Comment by drstewart
12 days ago
>has already sanctioned EU judges for doing their jobs when their job is against US interests.
Wow, this is scary. I assume EU would never punish US companies for doing their jobs when their job is against EU interests?
A judge making a ruling to listen to a case, issuing arrest warrants so those cases can proceed (arrest does not mean proven guilty!), is not supposed to be a valid target.
Great, then when American judges rule that Maduro is a valid arrest target, then no one in the EU can complain.
The equivalent here would be if that American judge was sanctioned by the EU for issuing the arrest warrant for Maduro. Or would be, if Venezuela was an ally of the EU.
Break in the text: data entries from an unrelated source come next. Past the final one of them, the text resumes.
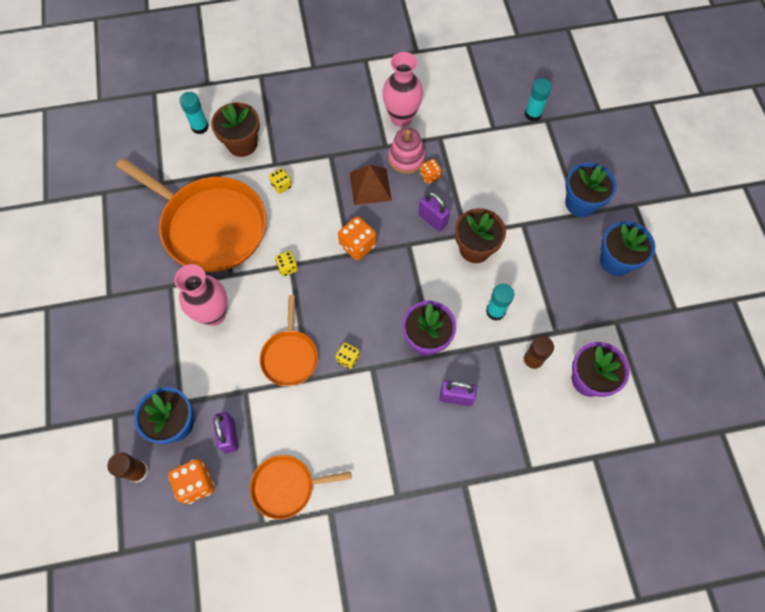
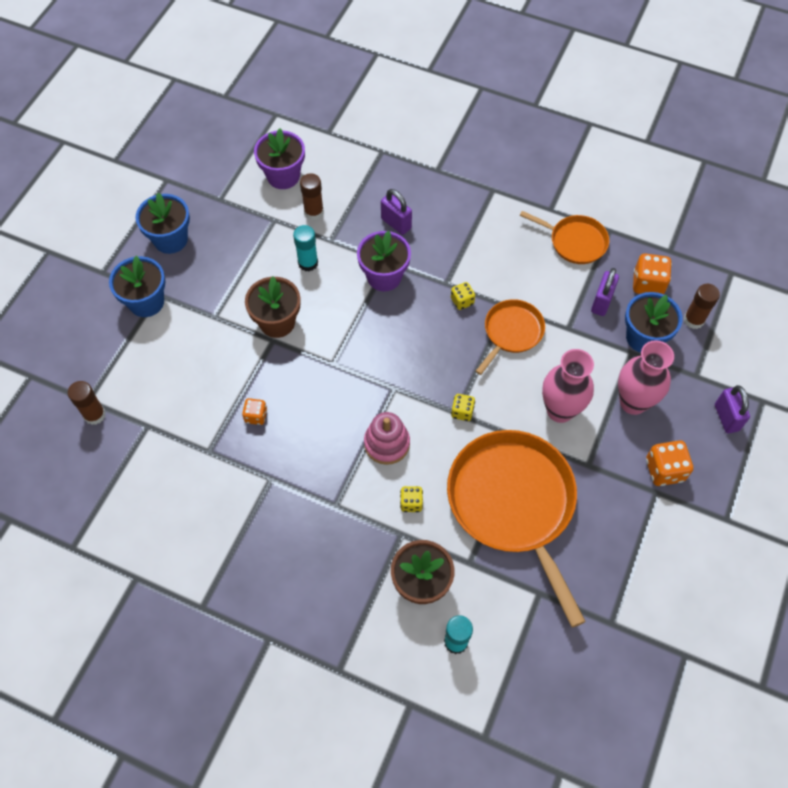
camera: 145 degrees left, 5 degrees down
(357, 245) = (381, 391): orange dice -> orange dice (664, 470)
(370, 186) = (322, 443): brown pyramid -> none
(401, 118) = (227, 500): pink vase -> pink vase (633, 402)
(406, 158) = (262, 450): pink stacking toy -> pink stacking toy (387, 443)
(432, 220) = (291, 371): purple padlock -> purple padlock (726, 417)
(533, 114) = (94, 415): turquoise glue stick -> brown glue stick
That Maduro was a head of state and still subject to an extraordinary rendition means that now the EU has to worry about EU heads of state being violently extradited to the USA. Not because anyone in the EU cares about Maduro himself, but because the US has signalled by doing this that they don't care about the old rules.
Sanctioning is now the same as complaining, apparently.
Someone is concerned about the US personally sanctioning EU judges, you make some false equivalence about EU sanctioning US companies, and then again about EU citizens complaining about US judges.
Is this all you do? It's not helping whatever case you have.
Why are you comparing US companies to EU judges? To me it seems like private business in the US is much more involved in the legislative than the judicative branch.